_What is being asked_. Please update this listing by changing "Intro" to "Opening" everywhere it occurs, and leave every other character as it is.

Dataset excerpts
..........
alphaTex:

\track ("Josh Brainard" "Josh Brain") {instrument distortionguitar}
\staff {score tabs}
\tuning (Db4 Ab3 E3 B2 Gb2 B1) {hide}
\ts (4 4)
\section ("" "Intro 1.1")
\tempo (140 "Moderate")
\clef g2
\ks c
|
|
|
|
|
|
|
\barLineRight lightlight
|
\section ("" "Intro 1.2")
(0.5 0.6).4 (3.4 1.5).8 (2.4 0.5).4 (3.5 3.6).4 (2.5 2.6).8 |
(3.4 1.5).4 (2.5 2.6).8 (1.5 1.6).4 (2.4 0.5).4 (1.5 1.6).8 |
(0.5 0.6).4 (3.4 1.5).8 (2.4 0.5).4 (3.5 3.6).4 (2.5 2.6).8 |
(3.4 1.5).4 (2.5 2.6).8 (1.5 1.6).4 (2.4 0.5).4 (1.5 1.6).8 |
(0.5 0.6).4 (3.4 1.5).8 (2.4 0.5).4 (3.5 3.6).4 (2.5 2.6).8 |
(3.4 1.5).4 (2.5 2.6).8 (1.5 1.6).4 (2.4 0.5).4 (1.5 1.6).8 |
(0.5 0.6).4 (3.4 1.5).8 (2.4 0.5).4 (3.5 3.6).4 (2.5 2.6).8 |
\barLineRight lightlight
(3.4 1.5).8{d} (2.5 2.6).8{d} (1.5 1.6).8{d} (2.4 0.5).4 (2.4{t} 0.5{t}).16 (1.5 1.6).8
..........
_Exercise result_.
alphaTex:

\track ("Josh Brainard" "Josh Brain") {instrument distortionguitar}
\staff {score tabs}
\tuning (Db4 Ab3 E3 B2 Gb2 B1) {hide}
\ts (4 4)
\section ("" "Opening 1.1")
\tempo (140 "Moderate")
\clef g2
\ks c
|
|
|
|
|
|
|
\barLineRight lightlight
|
\section ("" "Opening 1.2")
(0.5 0.6).4 (3.4 1.5).8 (2.4 0.5).4 (3.5 3.6).4 (2.5 2.6).8 |
(3.4 1.5).4 (2.5 2.6).8 (1.5 1.6).4 (2.4 0.5).4 (1.5 1.6).8 |
(0.5 0.6).4 (3.4 1.5).8 (2.4 0.5).4 (3.5 3.6).4 (2.5 2.6).8 |
(3.4 1.5).4 (2.5 2.6).8 (1.5 1.6).4 (2.4 0.5).4 (1.5 1.6).8 |
(0.5 0.6).4 (3.4 1.5).8 (2.4 0.5).4 (3.5 3.6).4 (2.5 2.6).8 |
(3.4 1.5).4 (2.5 2.6).8 (1.5 1.6).4 (2.4 0.5).4 (1.5 1.6).8 |
(0.5 0.6).4 (3.4 1.5).8 (2.4 0.5).4 (3.5 3.6).4 (2.5 2.6).8 |
\barLineRight lightlight
(3.4 1.5).8{d} (2.5 2.6).8{d} (1.5 1.6).8{d} (2.4 0.5).4 (2.4{t} 0.5{t}).16 (1.5 1.6).8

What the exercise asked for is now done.